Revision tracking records
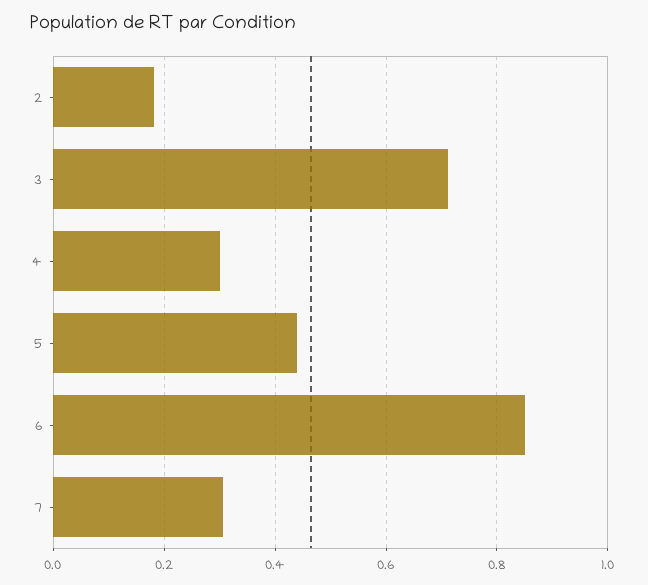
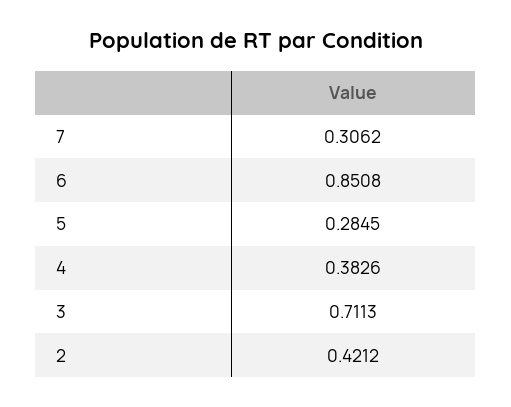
  {
-   "2": 0.18,
+   "2": 0.4212,
    "3": 0.7113,
-   "4": 0.3,
+   "4": 0.3826,
-   "5": 0.44,
+   "5": 0.2845,
    "6": 0.8508,
    "7": 0.3062
  }

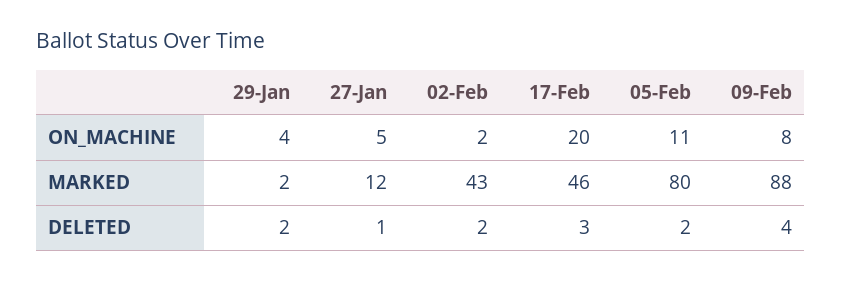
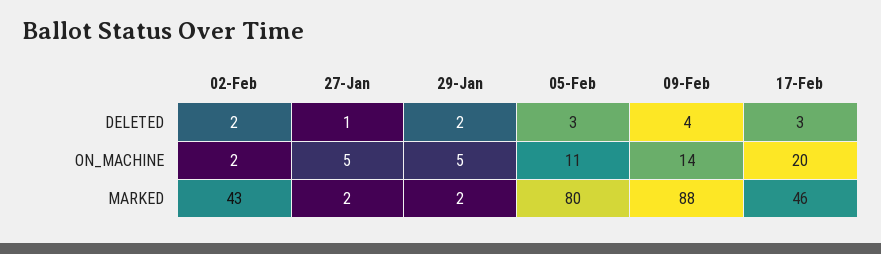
  {
    "29-Jan": {
-     "ON_MACHINE": 4,
+     "ON_MACHINE": 5,
      "MARKED": 2,
      "DELETED": 2
    },
    "27-Jan": {
      "ON_MACHINE": 5,
-     "MARKED": 12,
+     "MARKED": 2,
      "DELETED": 1
    },
    "02-Feb": {
      "ON_MACHINE": 2,
      "MARKED": 43,
      "DELETED": 2
    },
    "17-Feb": {
      "ON_MACHINE": 20,
      "MARKED": 46,
      "DELETED": 3
    },
    "05-Feb": {
      "ON_MACHINE": 11,
      "MARKED": 80,
-     "DELETED": 2
+     "DELETED": 3
    },
    "09-Feb": {
-     "ON_MACHINE": 8,
+     "ON_MACHINE": 14,
      "MARKED": 88,
      "DELETED": 4
    }
  }

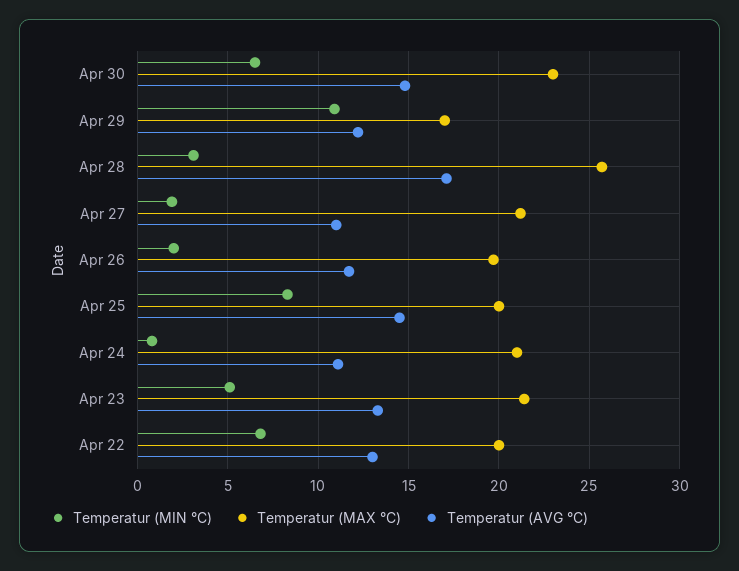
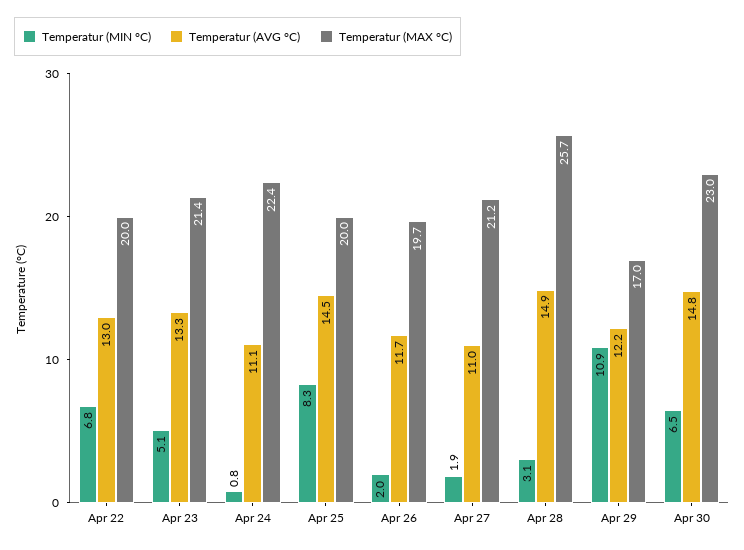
  {
    "Temperatur (MIN °C)": {
      "Apr 30": 6.5,
      "Apr 29": 10.9,
      "Apr 28": 3.1,
      "Apr 27": 1.9,
      "Apr 26": 2,
      "Apr 25": 8.3,
      "Apr 24": 0.8,
      "Apr 23": 5.1,
      "Apr 22": 6.8
    },
    "Temperatur (MAX °C)": {
      "Apr 30": 23,
      "Apr 29": 17,
      "Apr 28": 25.7,
      "Apr 27": 21.2,
      "Apr 26": 19.7,
      "Apr 25": 20,
-     "Apr 24": 21,
+     "Apr 24": 22.4,
      "Apr 23": 21.4,
      "Apr 22": 20
    },
    "Temperatur (AVG °C)": {
      "Apr 30": 14.8,
      "Apr 29": 12.2,
-     "Apr 28": 17,
+     "Apr 28": 14.9,
      "Apr 27": 11,
      "Apr 26": 11.7,
      "Apr 25": 14.5,
      "Apr 24": 11.1,
      "Apr 23": 13.3,
      "Apr 22": 13
    }
  }

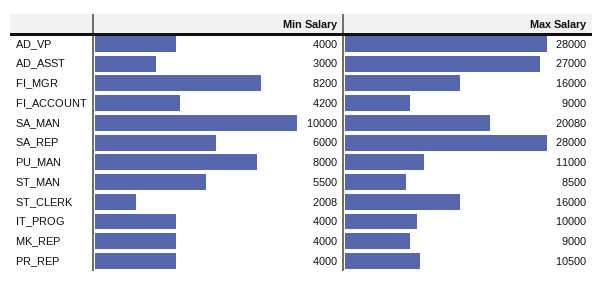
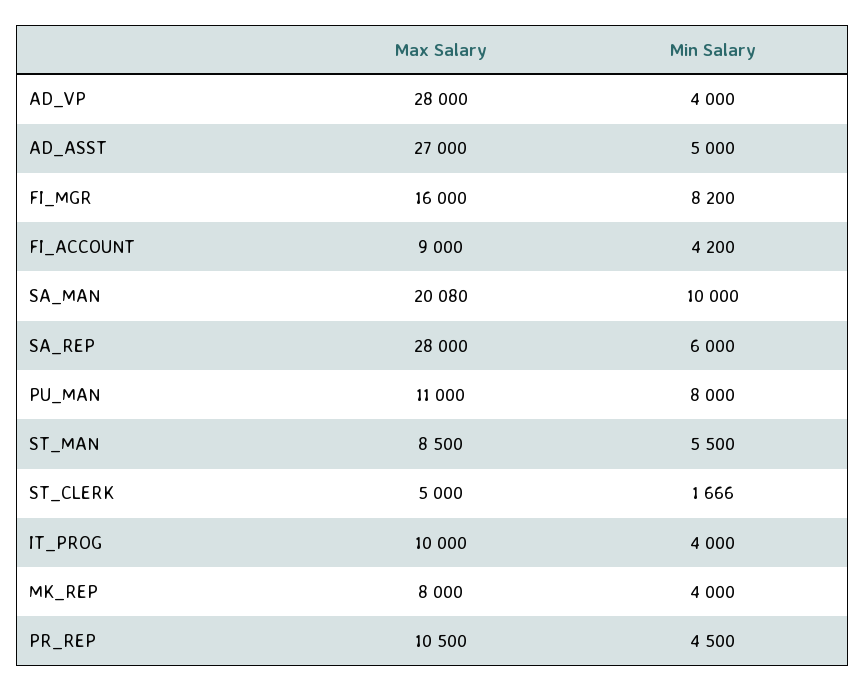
  {
    "Min Salary": {
      "AD_VP": 4000,
-     "AD_ASST": 3000,
+     "AD_ASST": 5000,
      "FI_MGR": 8200,
      "FI_ACCOUNT": 4200,
      "SA_MAN": 10000,
      "SA_REP": 6000,
      "PU_MAN": 8000,
      "ST_MAN": 5500,
-     "ST_CLERK": 2008,
+     "ST_CLERK": 1666,
      "IT_PROG": 4000,
      "MK_REP": 4000,
-     "PR_REP": 4000
+     "PR_REP": 4500
    },
    "Max Salary": {
      "AD_VP": 28000,
      "AD_ASST": 27000,
      "FI_MGR": 16000,
      "FI_ACCOUNT": 9000,
      "SA_MAN": 20080,
      "SA_REP": 28000,
      "PU_MAN": 11000,
      "ST_MAN": 8500,
-     "ST_CLERK": 16000,
+     "ST_CLERK": 5000,
      "IT_PROG": 10000,
-     "MK_REP": 9000,
+     "MK_REP": 8000,
      "PR_REP": 10500
    }
  }

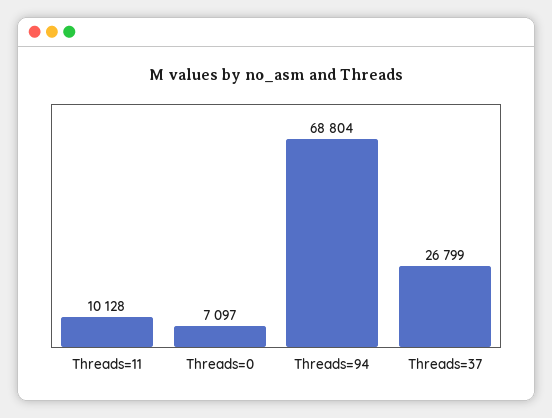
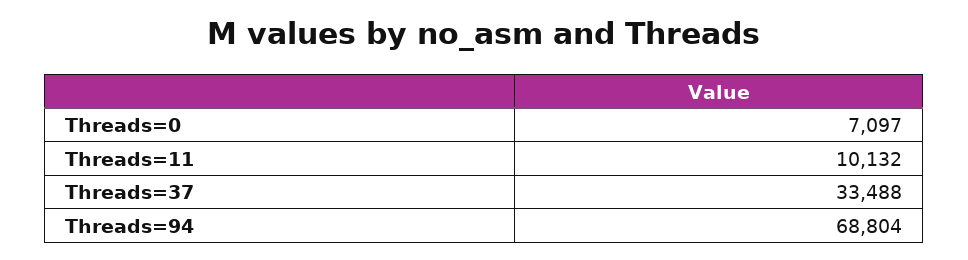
  {
-   "Threads=11": 10128,
+   "Threads=11": 10132,
    "Threads=0": 7097,
    "Threads=94": 68804,
-   "Threads=37": 26799
+   "Threads=37": 33488
  }

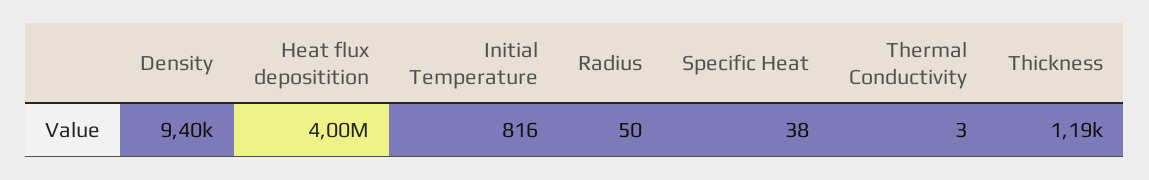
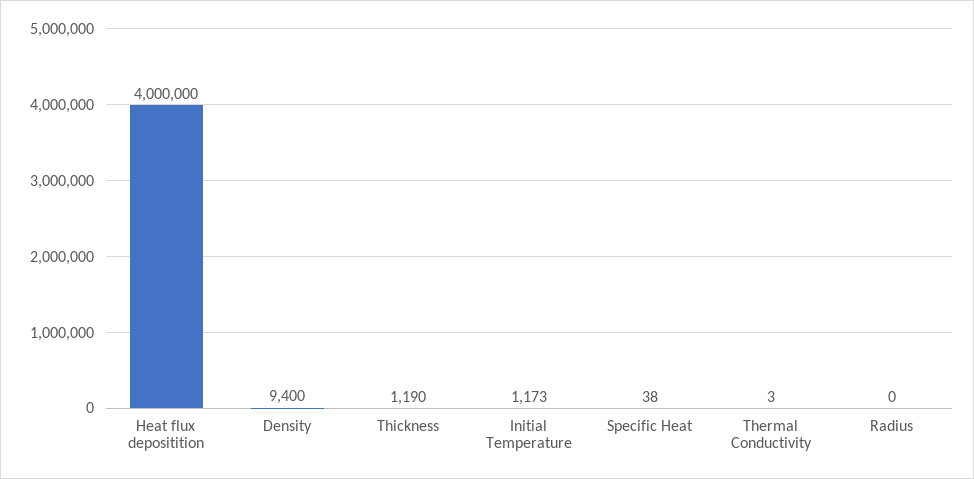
  {
    "Density": 9400,
    "Heat flux depositition": 4000000,
-   "Initial Temperature": 816,
+   "Initial Temperature": 1173,
-   "Radius": 50,
+   "Radius": 0,
    "Specific Heat": 38,
    "Thermal Conductivity": 3,
    "Thickness": 1190
  }

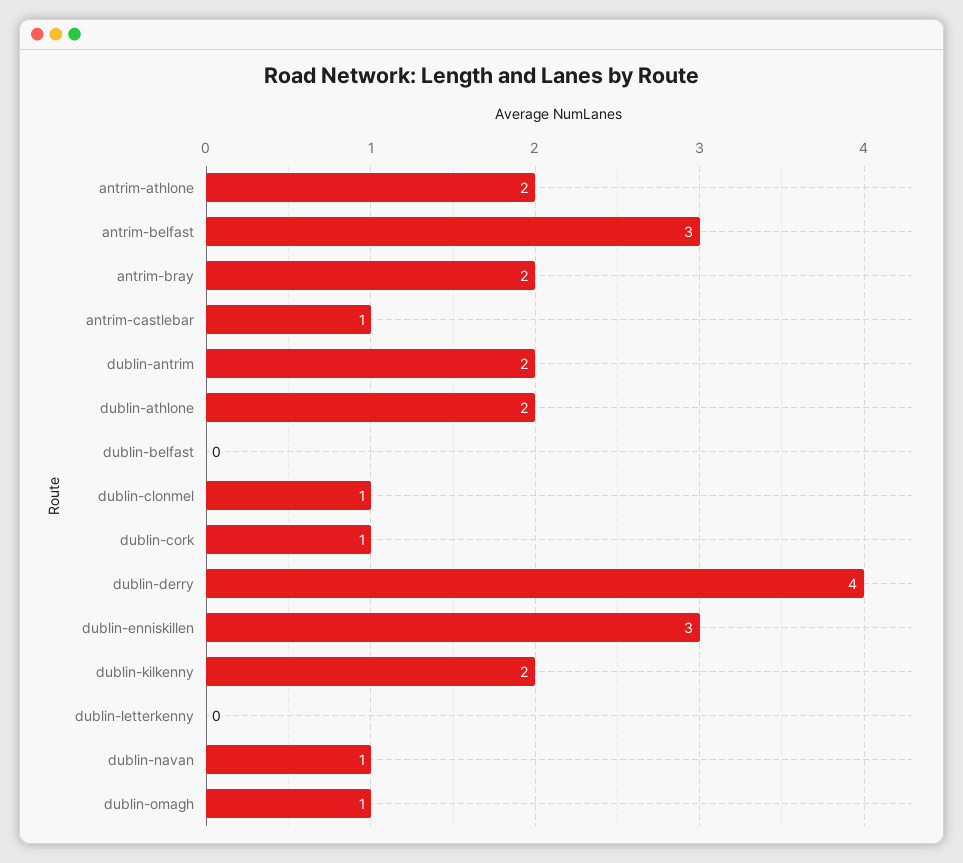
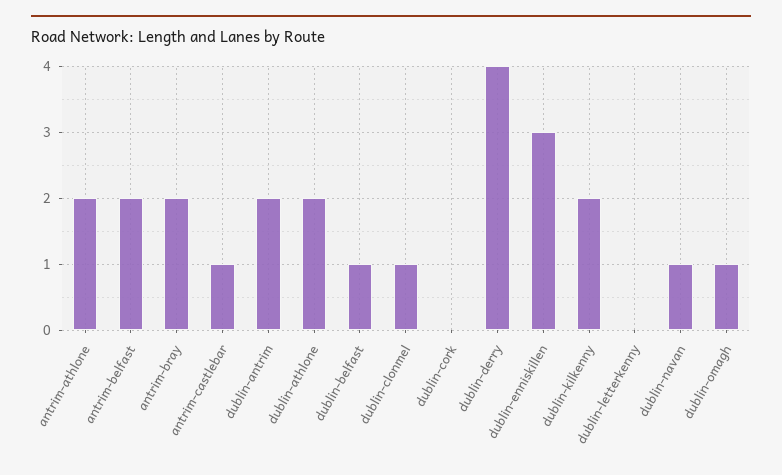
  {
    "antrim-athlone": 2,
-   "antrim-belfast": 3,
+   "antrim-belfast": 2,
    "antrim-bray": 2,
    "antrim-castlebar": 1,
    "dublin-antrim": 2,
    "dublin-athlone": 2,
-   "dublin-belfast": 0,
+   "dublin-belfast": 1,
    "dublin-clonmel": 1,
-   "dublin-cork": 1,
+   "dublin-cork": 0,
    "dublin-derry": 4,
    "dublin-enniskillen": 3,
    "dublin-kilkenny": 2,
    "dublin-letterkenny": 0,
    "dublin-navan": 1,
    "dublin-omagh": 1
  }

__About this task__.
Images stay out, but the rest of the data above must be repeated exactly.

__Response__.
  {
-   "2": 0.18,
+   "2": 0.4212,
    "3": 0.7113,
-   "4": 0.3,
+   "4": 0.3826,
-   "5": 0.44,
+   "5": 0.2845,
    "6": 0.8508,
    "7": 0.3062
  }

  {
    "29-Jan": {
-     "ON_MACHINE": 4,
+     "ON_MACHINE": 5,
      "MARKED": 2,
      "DELETED": 2
    },
    "27-Jan": {
      "ON_MACHINE": 5,
-     "MARKED": 12,
+     "MARKED": 2,
      "DELETED": 1
    },
    "02-Feb": {
      "ON_MACHINE": 2,
      "MARKED": 43,
      "DELETED": 2
    },
    "17-Feb": {
      "ON_MACHINE": 20,
      "MARKED": 46,
      "DELETED": 3
    },
    "05-Feb": {
      "ON_MACHINE": 11,
      "MARKED": 80,
-     "DELETED": 2
+     "DELETED": 3
    },
    "09-Feb": {
-     "ON_MACHINE": 8,
+     "ON_MACHINE": 14,
      "MARKED": 88,
      "DELETED": 4
    }
  }

  {
    "Temperatur (MIN °C)": {
      "Apr 30": 6.5,
      "Apr 29": 10.9,
      "Apr 28": 3.1,
      "Apr 27": 1.9,
      "Apr 26": 2,
      "Apr 25": 8.3,
      "Apr 24": 0.8,
      "Apr 23": 5.1,
      "Apr 22": 6.8
    },
    "Temperatur (MAX °C)": {
      "Apr 30": 23,
      "Apr 29": 17,
      "Apr 28": 25.7,
      "Apr 27": 21.2,
      "Apr 26": 19.7,
      "Apr 25": 20,
-     "Apr 24": 21,
+     "Apr 24": 22.4,
      "Apr 23": 21.4,
      "Apr 22": 20
    },
    "Temperatur (AVG °C)": {
      "Apr 30": 14.8,
      "Apr 29": 12.2,
-     "Apr 28": 17,
+     "Apr 28": 14.9,
      "Apr 27": 11,
      "Apr 26": 11.7,
      "Apr 25": 14.5,
      "Apr 24": 11.1,
      "Apr 23": 13.3,
      "Apr 22": 13
    }
  }

  {
    "Min Salary": {
      "AD_VP": 4000,
-     "AD_ASST": 3000,
+     "AD_ASST": 5000,
      "FI_MGR": 8200,
      "FI_ACCOUNT": 4200,
      "SA_MAN": 10000,
      "SA_REP": 6000,
      "PU_MAN": 8000,
      "ST_MAN": 5500,
-     "ST_CLERK": 2008,
+     "ST_CLERK": 1666,
      "IT_PROG": 4000,
      "MK_REP": 4000,
-     "PR_REP": 4000
+     "PR_REP": 4500
    },
    "Max Salary": {
      "AD_VP": 28000,
      "AD_ASST": 27000,
      "FI_MGR": 16000,
      "FI_ACCOUNT": 9000,
      "SA_MAN": 20080,
      "SA_REP": 28000,
      "PU_MAN": 11000,
      "ST_MAN": 8500,
-     "ST_CLERK": 16000,
+     "ST_CLERK": 5000,
      "IT_PROG": 10000,
-     "MK_REP": 9000,
+     "MK_REP": 8000,
      "PR_REP": 10500
    }
  }

  {
-   "Threads=11": 10128,
+   "Threads=11": 10132,
    "Threads=0": 7097,
    "Threads=94": 68804,
-   "Threads=37": 26799
+   "Threads=37": 33488
  }

  {
    "Density": 9400,
    "Heat flux depositition": 4000000,
-   "Initial Temperature": 816,
+   "Initial Temperature": 1173,
-   "Radius": 50,
+   "Radius": 0,
    "Specific Heat": 38,
    "Thermal Conductivity": 3,
    "Thickness": 1190
  }

  {
    "antrim-athlone": 2,
-   "antrim-belfast": 3,
+   "antrim-belfast": 2,
    "antrim-bray": 2,
    "antrim-castlebar": 1,
    "dublin-antrim": 2,
    "dublin-athlone": 2,
-   "dublin-belfast": 0,
+   "dublin-belfast": 1,
    "dublin-clonmel": 1,
-   "dublin-cork": 1,
+   "dublin-cork": 0,
    "dublin-derry": 4,
    "dublin-enniskillen": 3,
    "dublin-kilkenny": 2,
    "dublin-letterkenny": 0,
    "dublin-navan": 1,
    "dublin-omagh": 1
  }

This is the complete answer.